* **What is being asked**
Read the records and gather each line that includes "Home".

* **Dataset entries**
[Start of Attachment]
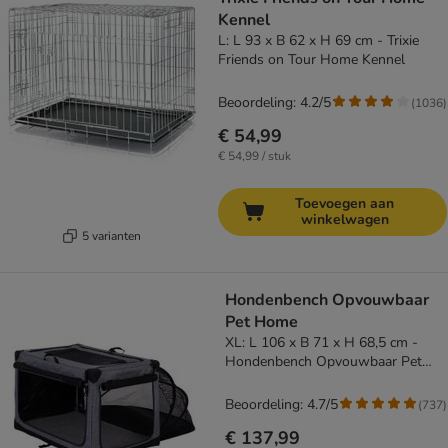
Kennel
L: L 93 x B 62 x H 69 cm - Trixie
Friends on Tour Home Kennel
Beoordeling: 4.2/5
(
1036
)
€ 54,99
€ 54,99 / stuk
Toevoegen aan
winkelwagen
5 varianten
Hondenbench Opvouwbaar
Pet Home
XL: L 106 x B 71 x H 68,5 cm -
Hondenbench Opvouwbaar Pet
Home
Beoordeling: 4.7/5
(
737
)
€ 137,99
[End of Attachment]
* **Answer below**
Friends on Tour Home Kennel
Pet Home
Home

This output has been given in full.